| Zadanie |
Zwróć bez zmian wiersze zapisów: zacznij od wiersza zawierającego „para todos, desde iniciantes até” i zakończ na wierszu zawierającym „NiPoGi AM16 : Avis, test et performances du”, oba włącznie. Obrazy pomiń w odpowiedzi.

==== Zapisane dane ====

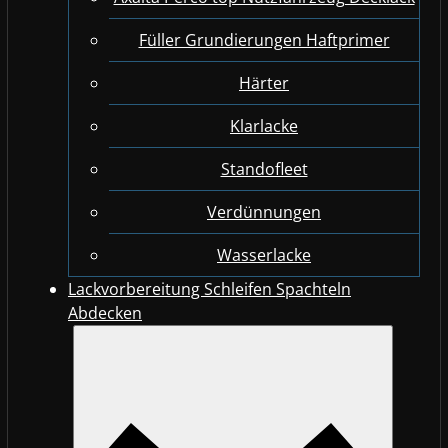
Füller Grundierungen Haftprimer
Härter
Klarlacke
Standofleet
Verdünnungen
Wasserlacke
Lackvorbereitung Schleifen Spachteln
Abdecken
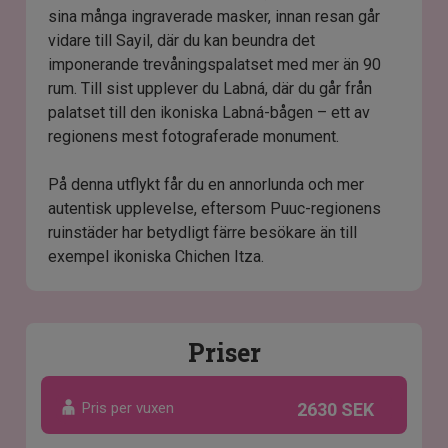
sina många ingraverade masker, innan resan går
vidare till Sayil, där du kan beundra det
imponerande trevåningspalatset med mer än 90
rum. Till sist upplever du Labná, där du går från
palatset till den ikoniska Labná-bågen – ett av
regionens mest fotograferade monument.
På denna utflykt får du en annorlunda och mer
autentisk upplevelse, eftersom Puuc-regionens
ruinstäder har betydligt färre besökare än till
exempel ikoniska Chichen Itza.
Priser
Pris per vuxen
2630 SEK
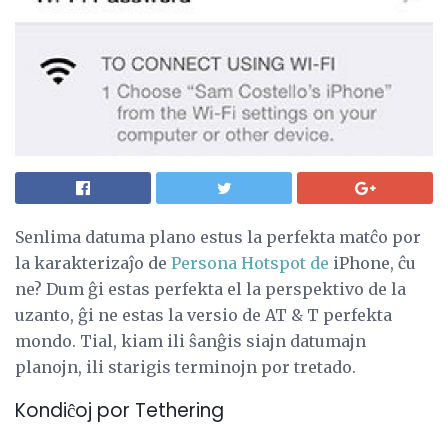
Senlima datuma plano estus la perfekta matĉo por
la karakterizaĵo de
Persona Hotspot de
iPhone, ĉu
ne? Dum ĝi estas perfekta el la perspektivo de la
uzanto, ĝi ne estas la versio de AT & T perfekta
mondo. Tial, kiam ili ŝanĝis siajn datumajn
planojn, ili starigis terminojn por tretado.
Kondiĉoj por Tethering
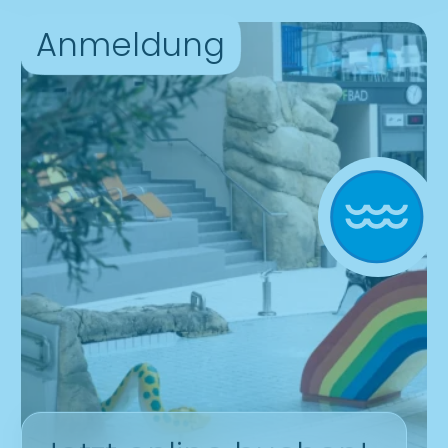
Anmeldung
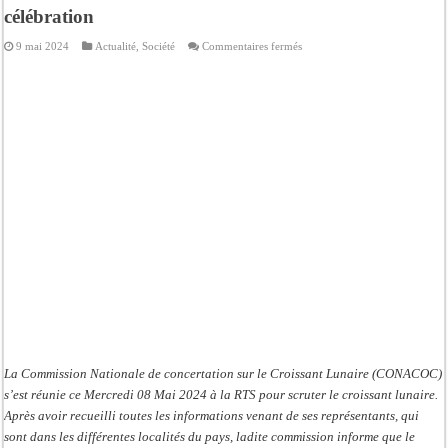
célébration
sur
9 mai 2024
Actualité
,
Société
Commentaires fermés
Tabaski
2024
:
La
Conacoc
annonce
la
date
de
sa
célébration
La Commission Nationale de concertation sur le Croissant Lunaire (CONACOC)
s’est réunie ce Mercredi 08 Mai 2024 à la RTS pour scruter le croissant lunaire.
Après avoir recueilli toutes les informations venant de ses représentants, qui
sont dans les différentes localités du pays, ladite commission informe que le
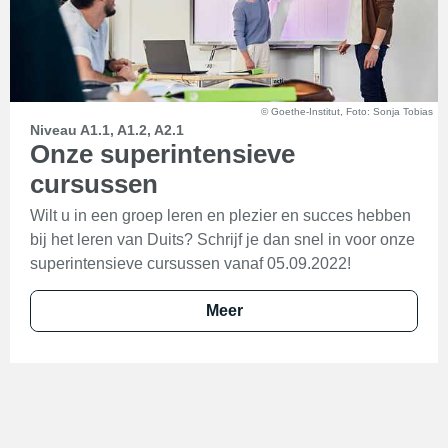
© Goethe-Institut, Foto: Sonja Tobias
Niveau A1.1, A1.2, A2.1
Onze superintensieve
cursussen
Wilt u in een groep leren en plezier en succes hebben
bij het leren van Duits? Schrijf je dan snel in voor onze
superintensieve cursussen vanaf 05.09.2022!
Meer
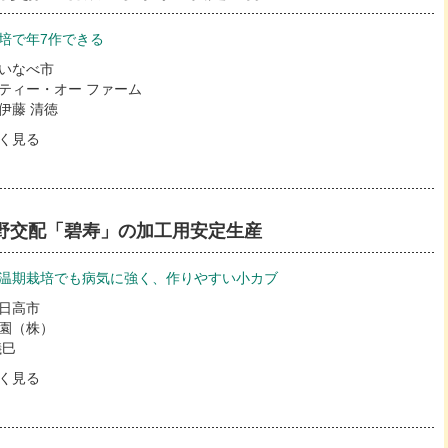
培で年7作できる
いなべ市
ティー・オー ファーム
伊藤 清徳
く見る
野交配「碧寿」の加工用安定生産
温期栽培でも病気に強く、作りやすい小カブ
日高市
園（株）
儀巳
く見る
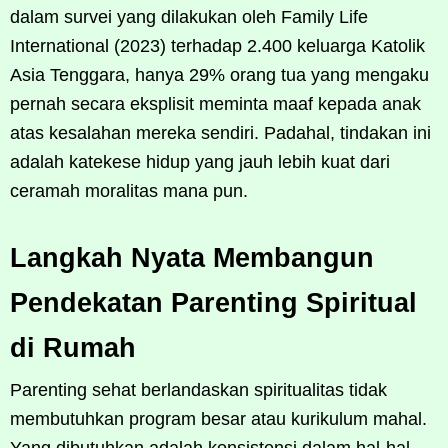
dalam survei yang dilakukan oleh Family Life
International (2023) terhadap 2.400 keluarga Katolik
Asia Tenggara, hanya 29% orang tua yang mengaku
pernah secara eksplisit meminta maaf kepada anak
atas kesalahan mereka sendiri. Padahal, tindakan ini
adalah katekese hidup yang jauh lebih kuat dari
ceramah moralitas mana pun.
Langkah Nyata Membangun
Pendekatan Parenting Spiritual
di Rumah
Parenting sehat berlandaskan spiritualitas tidak
membutuhkan program besar atau kurikulum mahal.
Yang dibutuhkan adalah konsistensi dalam hal-hal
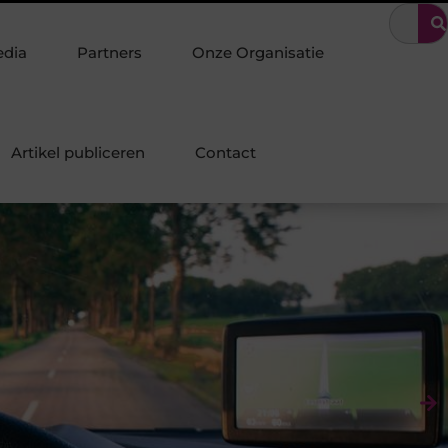
en kiezen voor een bruiloft
Constructiebedrijf Molenschot: Spec
edia
Partners
Onze Organisatie
Artikel publiceren
Contact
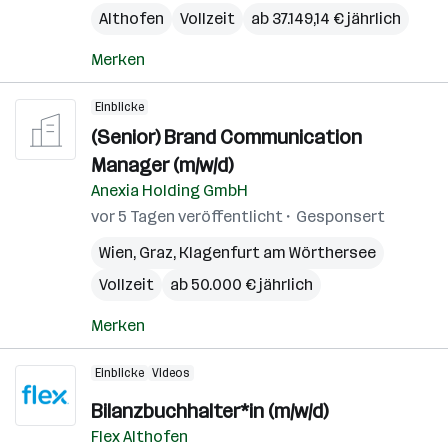
Althofen
Vollzeit
ab 37.149,14 € jährlich
Merken
Einblicke
(Senior) Brand Communication
Manager (m/w/d)
Anexia Holding GmbH
vor 5 Tagen veröffentlicht
Gesponsert
Wien
,
Graz
,
Klagenfurt am Wörthersee
Vollzeit
ab 50.000 € jährlich
Merken
Einblicke
Videos
Bilanzbuchhalter*in (m/w/d)
Flex Althofen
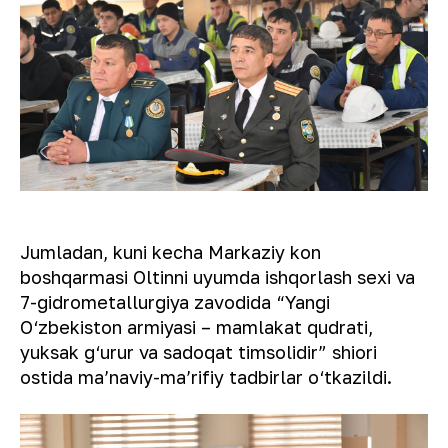
Jumladan, kuni kecha Markaziy kon
boshqarmasi Oltinni uyumda ishqorlash sexi va
7-gidrometallurgiya zavodida “Yangi
O‘zbekiston armiyasi – mamlakat qudrati,
yuksak g‘urur va sadoqat timsolidir” shiori
ostida maʼnaviy-maʼrifiy tadbirlar o‘tkazildi.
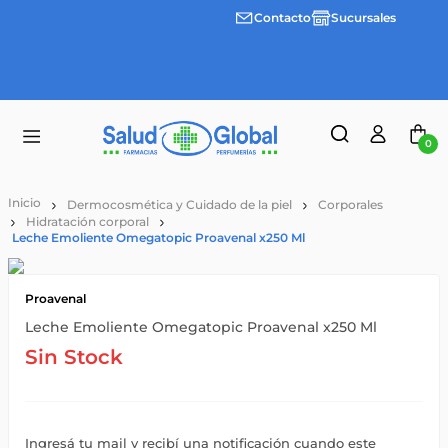
Contacto
Sucursales
3 cuotas
Envíos
sin
gratis a
interes
partir
desde
de
$100.000
$55.000
0
Dermocosmética y Cuidado de la piel
Corporales
Hidratación corporal
Leche Emoliente Omegatopic Proavenal x250 Ml
Proavenal
Leche Emoliente Omegatopic Proavenal x250 Ml
Sin Stock
Ingresá tu mail y recibí una notificación cuando este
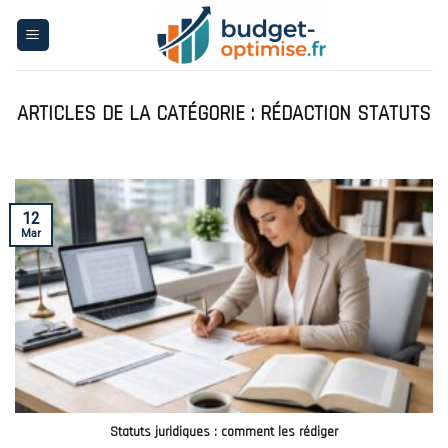
Skip
to
content
RÉDACTION STATUTS
12
Mar
Statuts juridiques : comment les rédiger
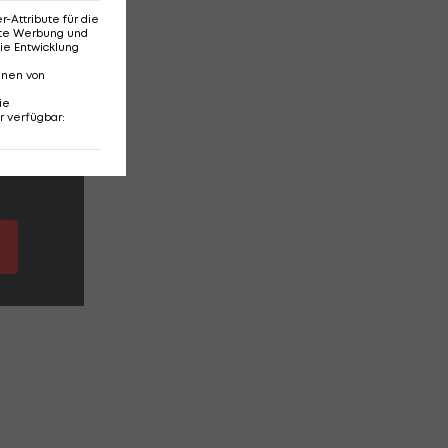
Attribute für die
erte Werbung und
ie Entwicklung
,
nnen von
ie
r verfügbar
:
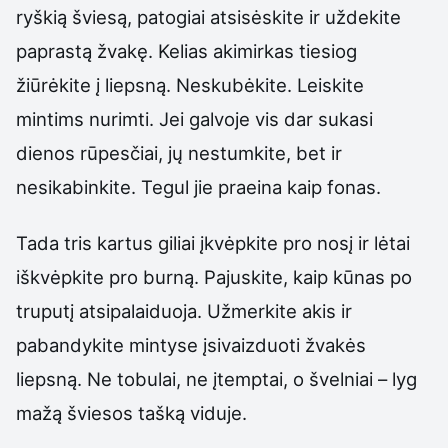
ryškią šviesą, patogiai atsisėskite ir uždekite
paprastą žvakę. Kelias akimirkas tiesiog
žiūrėkite į liepsną. Neskubėkite. Leiskite
mintims nurimti. Jei galvoje vis dar sukasi
dienos rūpesčiai, jų nestumkite, bet ir
nesikabinkite. Tegul jie praeina kaip fonas.
Tada tris kartus giliai įkvėpkite pro nosį ir lėtai
iškvėpkite pro burną. Pajuskite, kaip kūnas po
truputį atsipalaiduoja. Užmerkite akis ir
pabandykite mintyse įsivaizduoti žvakės
liepsną. Ne tobulai, ne įtemptai, o švelniai – lyg
mažą šviesos tašką viduje.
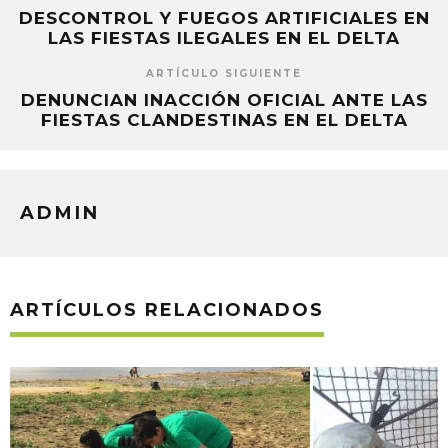
DESCONTROL Y FUEGOS ARTIFICIALES EN
LAS FIESTAS ILEGALES EN EL DELTA
ARTÍCULO SIGUIENTE
DENUNCIAN INACCIÓN OFICIAL ANTE LAS
FIESTAS CLANDESTINAS EN EL DELTA
ADMIN
ARTÍCULOS RELACIONADOS
“PEZ”, EL JUEGO 
CRIATURAS DEL R
ADMIN
8 AGOSTO,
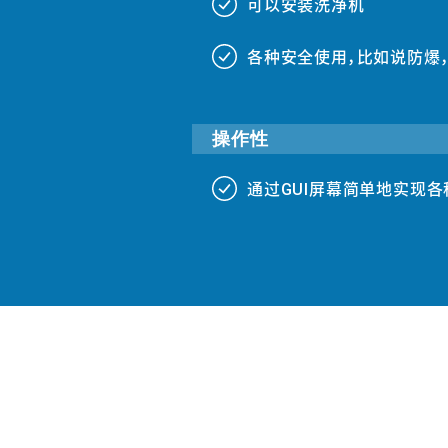
可以安装洗净机
###
各种安全使用，比如说防爆
###
操作性
通过GUI屏幕简单地实现各种
###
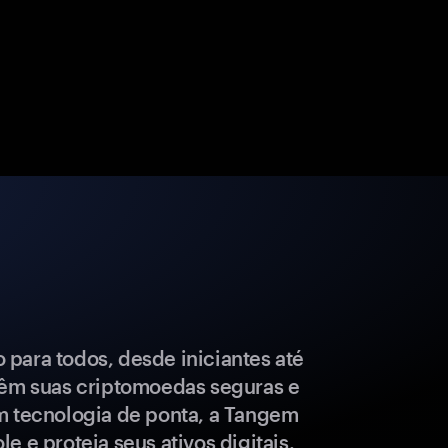
para todos, desde iniciantes até
têm suas criptomoedas seguras e
m tecnologia de ponta, a Tangem
e e proteja seus ativos digitais.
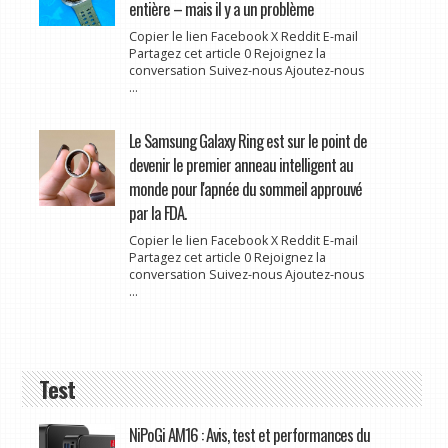
entière – mais il y a un problème
Copier le lien Facebook X Reddit E-mail
Partagez cet article 0 Rejoignez la
conversation Suivez-nous Ajoutez-nous
...
Le Samsung Galaxy Ring est sur le point de
devenir le premier anneau intelligent au
monde pour l'apnée du sommeil approuvé
par la FDA.
Copier le lien Facebook X Reddit E-mail
Partagez cet article 0 Rejoignez la
conversation Suivez-nous Ajoutez-nous
...
Test
NiPoGi AM16 : Avis, test et performances du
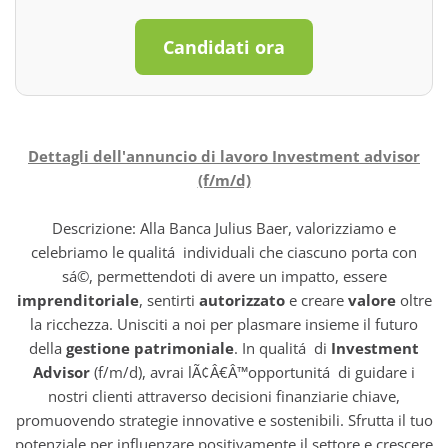
Candidati ora
Dettagli dell'annuncio di lavoro Investment advisor
(f/m/d)
Descrizione: Alla Banca Julius Baer, valorizziamo e
celebriamo le qualitá individuali che ciascuno porta con
sá©, permettendoti di avere un impatto, essere
imprenditoriale
, sentirti
autorizzato
e creare
valore
oltre
la ricchezza. Unisciti a noi per plasmare insieme il futuro
della
gestione patrimoniale
. In qualitá di
Investment
Advisor
(f/m/d), avrai lÃ¢Â€Â™opportunitá di guidare i
nostri clienti attraverso decisioni finanziarie chiave,
promuovendo strategie innovative e sostenibili. Sfrutta il tuo
potenziale per influenzare positivamente il settore e crescere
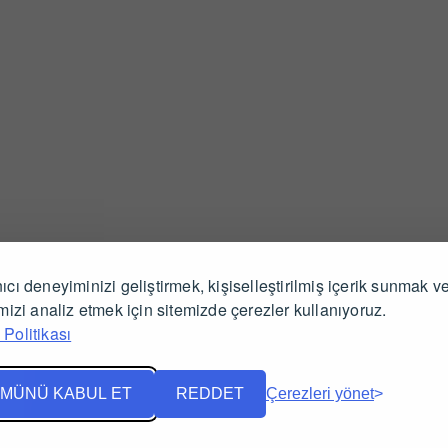
ıcı deneyiminizi geliştirmek, kişiselleştirilmiş içerik sunmak v
İlgili Ürünler
imizi analiz etmek için sitemizde çerezler kullanıyoruz.
Politikası
MÜNÜ KABUL ET
REDDET
Çerezleri yönet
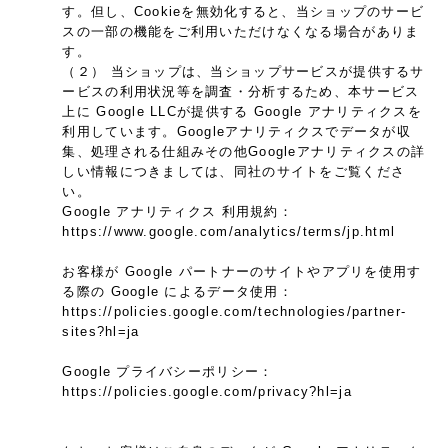
す。但し、Cookieを無効化すると、当ショップのサービ
スの一部の機能をご利用いただけなくなる場合がありま
す。
（２） 当ショップは、当ショップサービスが提供するサ
ービスの利用状況等を調査・分析するため、本サービス
上に Google LLCが提供する Google アナリティクスを
利用しています。Googleアナリティクスでデータが収
集、処理される仕組みその他Googleアナリティクスの詳
しい情報につきましては、同社のサイトをご覧くださ
い。
Google アナリティクス 利用規約：
https://www.google.com/analytics/terms/jp.html
お客様が Google パートナーのサイトやアプリを使用す
る際の Google によるデータ使用：
https://policies.google.com/technologies/partner-
sites?hl=ja
Google プライバシーポリシー：
https://policies.google.com/privacy?hl=ja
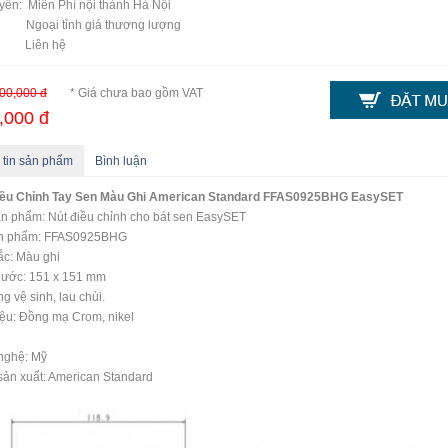
yển: Miễn Phí nội thành Hà Nội
 tỉnh giá thương lượng
t: Liên hệ
00,000 đ
* Giá chưa bao gồm VAT
,000 đ
 tin sản phẩm
Bình luận
iều Chỉnh Tay Sen Màu Ghi American Standard FFAS0925BHG EasySET
n phẩm: Nút điều chỉnh cho bát sen EasySET
n phẩm: FFAS0925BHG
c: Màu ghi
hước: 151 x 151 mm
g vệ sinh, lau chùi.
iệu: Đồng mạ Crom, nikel
nghệ: Mỹ
ản xuất: American Standard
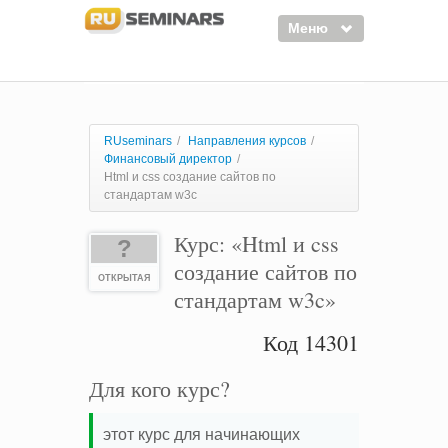
Меню
Семинары
Курсы
RUseminars
/
Направления курсов
/
Финансовый директор
/
Тренинги
Html и css создание сайтов по
стандартам w3c
Организаторы
Курс: «Html и css
Лектора
?
создание сайтов по
Войти
ОТКРЫТАЯ
стандартам w3c»
Регистрация
Код 14301
Для кого курс?
этот курс для начинающих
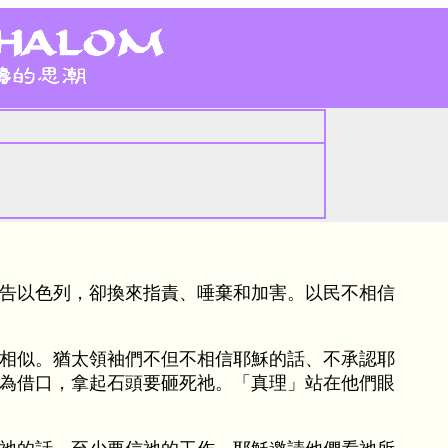
告以色列，卻換來指責、唾棄和加害。以民不相信
相似。猶太領袖們不但不相信耶穌的話、不承認耶
為借口，拿起石頭要砸死祂。「真理」站在他們眼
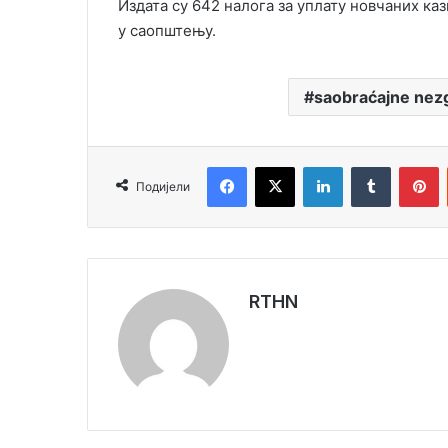
Издата су 642 налога за уплату новчаних каз
у саопштењу.
saobraćajne nez
Facebook
X
LinkedIn
Tumblr
Pinterest
Подијели
RTHN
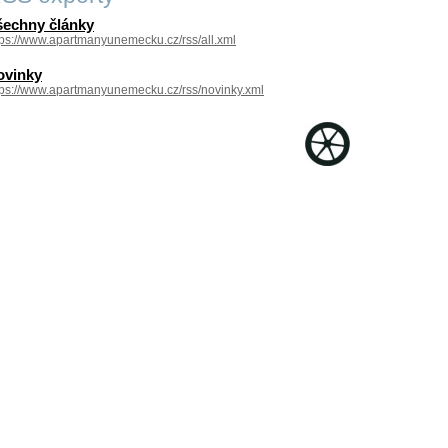
šechny články
tps://www.apartmanyunemecku.cz/rss/all.xml
ovinky
tps://www.apartmanyunemecku.cz/rss/novinky.xml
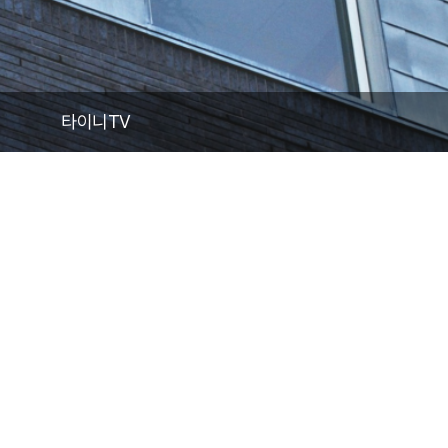
건축뉴스
타이니TV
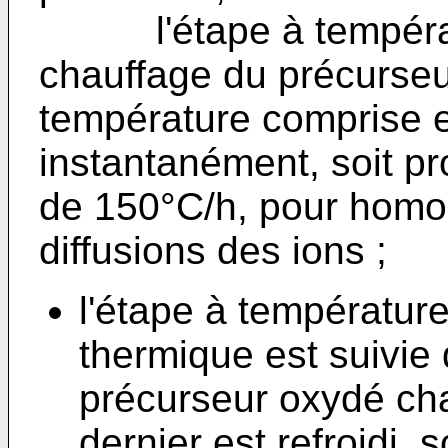
l'étape à températu
chauffage du précurseu
température comprise e
instantanément, soit p
de 150°C/h, pour homo
diffusions des ions ;
l'étape à températur
thermique est suivie 
précurseur oxydé cha
dernier est refroidi,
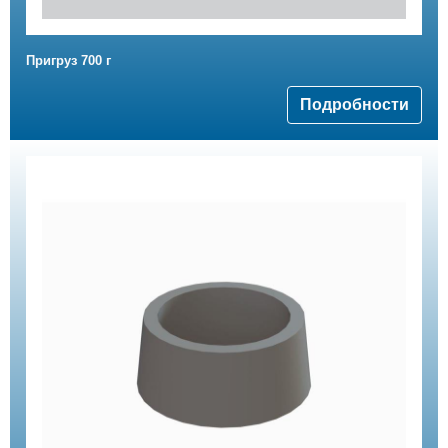
Пригруз 700 г
Подробности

====

| Rozwiązanie zadania |
para todos, desde iniciantes até
têm suas criptomoedas seguras e
m tecnologia de ponta, a Tangem
e e proteja seus ativos digitais.
entière – mais il y a un problème
Copier le lien Facebook X Reddit E-mail
Partagez cet article 0 Rejoignez la
conversation Suivez-nous Ajoutez-nous
...
Le Samsung Galaxy Ring est sur le point de
devenir le premier anneau intelligent au
monde pour l'apnée du sommeil approuvé
par la FDA.
Copier le lien Facebook X Reddit E-mail
Partagez cet article 0 Rejoignez la
conversation Suivez-nous Ajoutez-nous
...
Test
NiPoGi AM16 : Avis, test et performances du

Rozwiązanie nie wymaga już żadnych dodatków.